3. Promotion of exploration beyond AI’s capability frontier. The “Work to the AI” phenomenon and its consequence — dynamic stagnation at the capability frontier — represent a subtle but systemic risk. AI tools should be designed not merely to assist research within their current capability range, but to actively encourage exploration beyond it. Incentive structures, funding mechanisms, and tool design should all be evaluated against this criterion.
These are not abstract principles — they are conditions that can be assessed empirically by examining how different AI tools, deployed in different scientific domains, affect the direction and diversity of research. Whether AlphaFold meets all three conditions, and whether these conditions can be deliberately engineered into future AI for Science systems, are questions I intend to explore in subsequent posts.
References
- Ampudia Vicente, D. & Richardson, G. (2025). AI in Science: Emerging Evidence from AlphaFold 2. Innovation Growth Lab (IGL) Full Literature Review.
- Agrawal, A. K., McHale, J., & Oettl, A. (2026). AI in Science. NBER Working Paper 34953.
- Acemoglu, D., Kong, D., & Ozdaglar, A. (2026). AI, Human Cognition and Knowledge Collapse. NBER Working Paper 34910.
- Gans, J. S. (2025). A Quest for AI Knowledge. NBER Working Paper 33566.

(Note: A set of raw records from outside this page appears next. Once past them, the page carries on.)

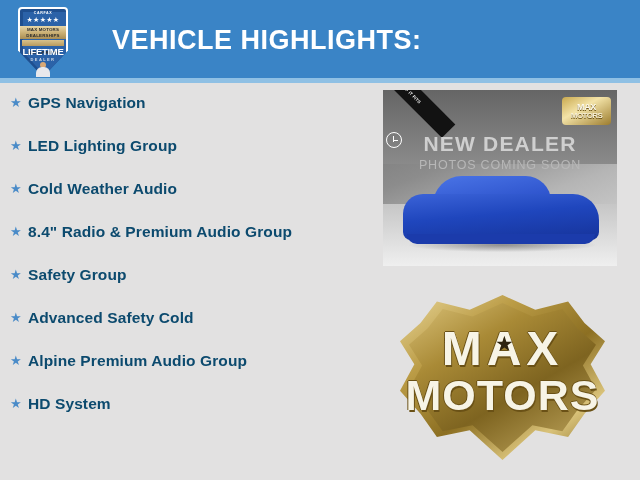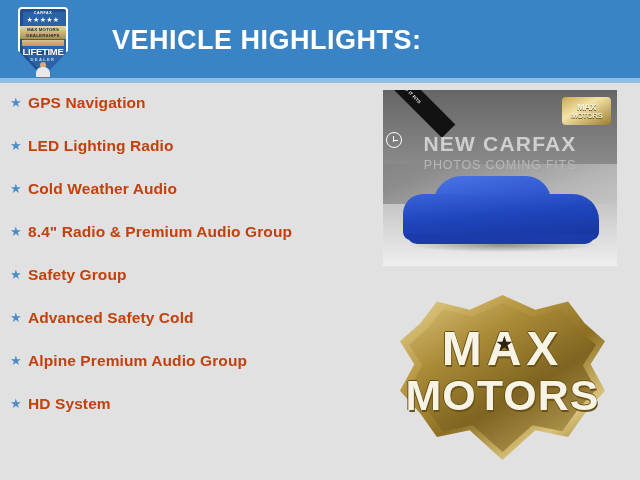--- a/index.html
+++ b/index.html
@@ -184,21 +184,21 @@
   }
   .feature-star {
     flex: 0 0 auto;
     color: #4a8bc8;
     font-size: 13px;
     line-height: 22px;
     width: 18px;
   }
   .feature-label {
     flex: 1 1 auto;
-    color: #c2410c;
+    color: #0c4a6e;
     font-size: 15.5px;
     font-weight: bold;
     line-height: 22px;
     letter-spacing: 0.1px;
   }
 
   
   .photo {
     position: absolute;
     left: 383px;
@@ -453,21 +453,21 @@
 
   <div class="header-title">VEHICLE HIGHLIGHTS:</div>
 
   <div class="features">
     <div class="feature-row">
       <span class="feature-star">★</span>
       <span class="feature-label">GPS Navigation</span>
     </div>
     <div class="feature-row">
       <span class="feature-star">★</span>
-      <span class="feature-label">LED Lighting Radio</span>
+      <span class="feature-label">LED Lighting Group</span>
     </div>
     <div class="feature-row">
       <span class="feature-star">★</span>
       <span class="feature-label">Cold Weather Audio</span>
     </div>
     <div class="feature-row">
       <span class="feature-star">★</span>
       <span class="feature-label">8.4" Radio &amp; Premium Audio Group</span>
     </div>
     <div class="feature-row">
@@ -495,22 +495,22 @@
     <div class="ribbon">
       <span>ASK IF IT FITS</span>
     </div>
     <div class="ribbon-badge"></div>
 
     <div class="photo-wm">
       <span class="wm1">MAX</span>
       <span class="wm2">MOTORS</span>
     </div>
 
-    <div class="photo-title">NEW CARFAX</div>
-    <div class="photo-sub">PHOTOS COMING FITS</div>
+    <div class="photo-title">NEW DEALER</div>
+    <div class="photo-sub">PHOTOS COMING SOON</div>
 
     <div class="car">
       <div class="car-shadow"></div>
       <div class="car-roof"></div>
       <div class="car-body"></div>
       <div class="car-skirt"></div>
     </div>
   </div>
 
   <div class="logo">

- Hong, J., Yoon, S., Park, S., & Han, S. P. How User Adoption of ChatGPT Influences Commercial Search Patterns. Under revision at Management Science.
- Hao, Y., et al. (2025). Artificial Intelligence Tools Expand Scientists’ Impact but Contract Science’s Focus. Nature.
- Jumper, J., et al. (2021). Highly accurate protein structure prediction with AlphaFold. Nature, 596, 583–589.
- del Rio-Chanona, R. M., et al. (2024). Large Language Models Reduce Public Knowledge Sharing on Online Q&A Platforms. PNAS Nexus, 3, pgae400.
- Brynjolfsson, E., Li, D., & Raymond, L. R. (2025). Generative AI at Work. The Quarterly Journal of Economics, 140(2), 889–938.